| Source text |
R Markdown output formats
So, we talked about how, you know, you can, you need to communicate at different levels, and many of you might be familiar with kind of what I call like a classic R Markdown document, which doesn't take any kind of special package, it outputs an HTML file. These can be really useful, again, to yourself and your teammates, as they really easily incorporate code, and plots, and text. This example is actually a lab assignment from my course, but it's a good example of how you can very easily combine text, and code, and plots into a simple HTML file that's, again, very easy to share, and it really makes you focus on reproducibility. I make my students use R Markdown, because part of the class is learning about how to get used to a reproducible data science workflow, and if I cannot, you know, reproduce your HTML file on my computer, you lose points.
So that is a great step, and then also in terms when you need to, you know, start presenting to some layers of people above you, you're not going to send him, hopefully, maybe there are some coaches out there who would appreciate it, but you're probably not going to send him like your really long standard R Markdown file that has all of your different code decisions in your plots, like that's too much information, but thankfully R Markdown has lots of other options. You can create dashboards with flex dashboards, you can create slides with sharingan. These slides I've created today are created, again, with R Markdown, with sharingan.
And then, lastly, might be more on kind of a personal, if you ever want to communicate to the public, again, there are lots of R Markdown driven packages that do that. Bookdown makes it very easy to create, like, online books. Most of the, kind of, online books you've seen online, the popular ones about R related topics, most of those were built with Bookdown. There are also several different R Markdown driven packages for website development. Distill is a very popular package. I personally have my course website that I created with Distill, and, actually, as I mentioned, everything about my course is completely created in R Markdown, from my lecture slides to, again, assignments, etc. And then there's another popular R Markdown driven package called Blogdown that I personally use for my personal website.
And there are, again, several other even categories that we didn't get into today. There are special packages for creating journal articles. There are packages for creating interactive tutorials, like hosted, again, through HTML online, which is super useful if, like, anything about your job involves any kind of education component.

| Record excerpts |
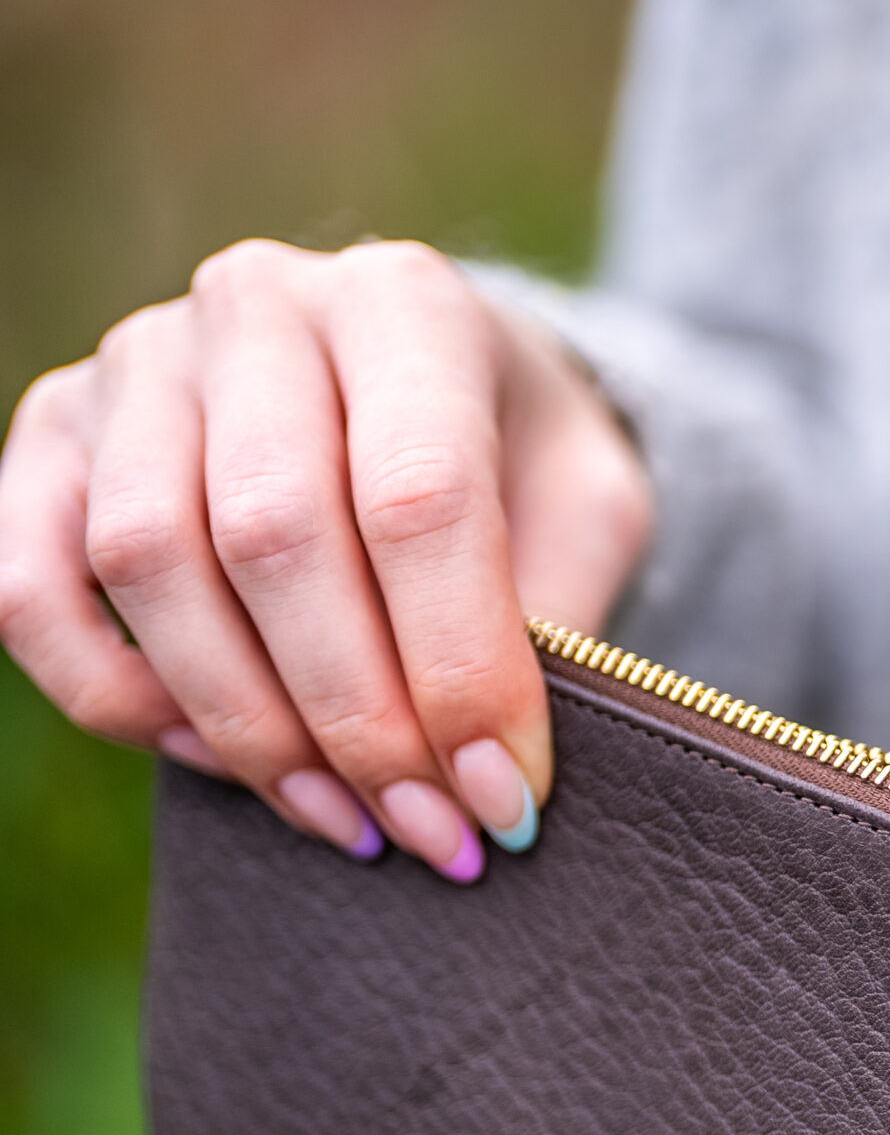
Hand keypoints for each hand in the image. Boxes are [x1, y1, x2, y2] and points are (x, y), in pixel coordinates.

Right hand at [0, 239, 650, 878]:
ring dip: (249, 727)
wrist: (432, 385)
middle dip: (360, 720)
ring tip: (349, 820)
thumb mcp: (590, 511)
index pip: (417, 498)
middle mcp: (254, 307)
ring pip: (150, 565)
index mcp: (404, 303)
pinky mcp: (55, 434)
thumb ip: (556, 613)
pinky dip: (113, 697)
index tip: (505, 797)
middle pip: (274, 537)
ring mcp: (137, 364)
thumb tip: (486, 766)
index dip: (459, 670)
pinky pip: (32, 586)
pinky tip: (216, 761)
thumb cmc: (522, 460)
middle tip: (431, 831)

...

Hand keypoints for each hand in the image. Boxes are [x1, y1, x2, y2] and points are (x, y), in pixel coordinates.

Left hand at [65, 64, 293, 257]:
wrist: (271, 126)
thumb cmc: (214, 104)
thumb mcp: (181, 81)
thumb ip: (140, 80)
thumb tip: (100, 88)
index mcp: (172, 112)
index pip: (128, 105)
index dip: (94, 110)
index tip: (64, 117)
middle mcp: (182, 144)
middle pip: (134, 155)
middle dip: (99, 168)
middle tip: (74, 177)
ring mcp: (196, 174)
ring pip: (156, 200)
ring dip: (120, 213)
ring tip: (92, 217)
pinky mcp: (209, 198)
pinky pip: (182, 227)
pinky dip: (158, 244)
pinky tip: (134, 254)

...

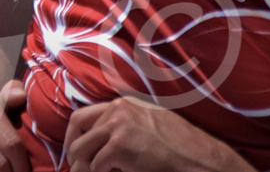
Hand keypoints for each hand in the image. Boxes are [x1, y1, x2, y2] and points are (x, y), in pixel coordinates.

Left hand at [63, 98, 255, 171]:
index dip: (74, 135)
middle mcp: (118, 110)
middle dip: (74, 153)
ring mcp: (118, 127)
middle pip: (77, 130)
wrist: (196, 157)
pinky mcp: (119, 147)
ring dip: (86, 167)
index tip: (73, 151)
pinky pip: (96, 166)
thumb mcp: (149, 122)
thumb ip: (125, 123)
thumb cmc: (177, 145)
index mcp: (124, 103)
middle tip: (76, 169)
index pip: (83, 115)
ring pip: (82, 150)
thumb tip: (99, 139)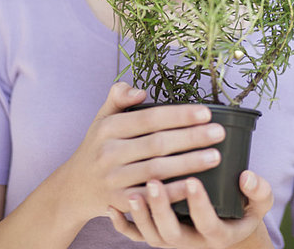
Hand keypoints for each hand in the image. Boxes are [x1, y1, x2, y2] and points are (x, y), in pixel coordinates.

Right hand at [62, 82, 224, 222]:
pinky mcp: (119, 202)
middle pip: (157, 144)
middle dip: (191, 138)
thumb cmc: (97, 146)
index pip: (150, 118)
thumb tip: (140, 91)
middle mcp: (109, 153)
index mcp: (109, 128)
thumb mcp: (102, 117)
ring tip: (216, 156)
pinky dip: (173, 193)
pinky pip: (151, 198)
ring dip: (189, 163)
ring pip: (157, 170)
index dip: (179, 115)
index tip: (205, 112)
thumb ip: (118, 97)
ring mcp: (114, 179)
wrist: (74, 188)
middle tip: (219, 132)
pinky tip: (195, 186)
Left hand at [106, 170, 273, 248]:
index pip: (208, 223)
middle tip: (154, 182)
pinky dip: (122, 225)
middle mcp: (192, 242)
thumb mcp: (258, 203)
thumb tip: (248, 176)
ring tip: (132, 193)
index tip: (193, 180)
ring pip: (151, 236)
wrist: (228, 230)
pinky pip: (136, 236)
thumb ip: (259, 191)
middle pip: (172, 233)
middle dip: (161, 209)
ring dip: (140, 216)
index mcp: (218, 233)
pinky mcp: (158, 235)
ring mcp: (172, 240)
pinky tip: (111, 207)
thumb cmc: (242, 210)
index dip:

| Task list |
**1.** According to the R Markdown transcript, which R Markdown driven package does the speaker use for a personal website?
**2.** In the R Markdown transcript, rewrite everything from "So that is a" down to "Markdown, with sharingan.", changing "presenting" to "reporting".
**3.** Write what comes next in the transcript about R Markdown output formats, picking up after its final sentence.

| Your responses |
**1.** Blogdown

**2.**
So that is a great step, and then also in terms when you need to, you know, start reporting to some layers of people above you, you're not going to send him, hopefully, maybe there are some coaches out there who would appreciate it, but you're probably not going to send him like your really long standard R Markdown file that has all of your different code decisions in your plots, like that's too much information, but thankfully R Markdown has lots of other options. You can create dashboards with flex dashboards, you can create slides with sharingan. These slides I've created today are created, again, with R Markdown, with sharingan.

**3.**
So I just kind of, you know, spit off the name of, like, half a dozen packages, and you're probably like, oh my god, there are so many different packages to learn, but kind of one of the bright sides is just like how, if you kind of learn the basic syntax of the tidyverse, is that kind of allows you to easily extend that into other related packages, like tidy models and ggplot. The exact same is true for R Markdown, and I would argue it's even actually much easier. Once you have the basic syntax of R Markdown, again, as I mentioned, you can create things in chunks, and there's various options as to what you can do if you want to show or hide code or plots, etc., and once you're familiar with kind of the basic syntax of R Markdown, that means it's very easy to, all you have to do is, again, learn kind of the specific details about the various output formats in the packages, but it's really much, very easy to just take whatever your analysis work is and easily make that into different output formats.
And so, I've included a few links here. These slides will be posted, by the way, on my website and my Twitter. This first link here is just a basic R Markdown tutorial on the RStudio website, which is really great for just, again, learning the basic output formats and capabilities of R Markdown. And I've also linked here to the definitive guide of R Markdown, which is an online book, of course, created with Bookdown, that, again, goes into lots of details on all the various output formats. And then lastly, Allison works for RStudio and is, in my mind, at least, the queen of R Markdown and has produced so much great content on so many different aspects of R Markdown.
Allison works for RStudio and is, in my mind, at least, the queen of R Markdown and has produced so much great content on so many different aspects of R Markdown.
So, again, I hope this has inspired you to incorporate some more R Markdown into your life, and I wish you luck on that journey. And before I leave, I just wanted to mention, since we have such a great collection of people here who are interested in R, interested in sports analytics, I definitely want to mention that Dell, such a company that I work for, that is an industry leader in the sports analytics space, is about to be hiring in several different roles. We're going to be hiring for data scientists and data engineers and analytics engineers, both at junior and senior levels. It's a really fun, really smart team that's doing a lot of cool work across multiple sports.
Q&A with Meghan
Thank you so much, Megan. If you have questions for Megan, if you wouldn't mind, when you put them into Slido to put Megan's name as well, just so it's a little bit easier to sort through them.
And one question that was just shared, Megan, is can you collect user data via BlogDown? Oh, that's a good question. I actually don't know. I would have to look into it. My personal website, I don't. I don't have any tracking, like I don't have any tracking data or, you know, data on who visits my website, but I assume there are probably options. It might depend on who you host your website through.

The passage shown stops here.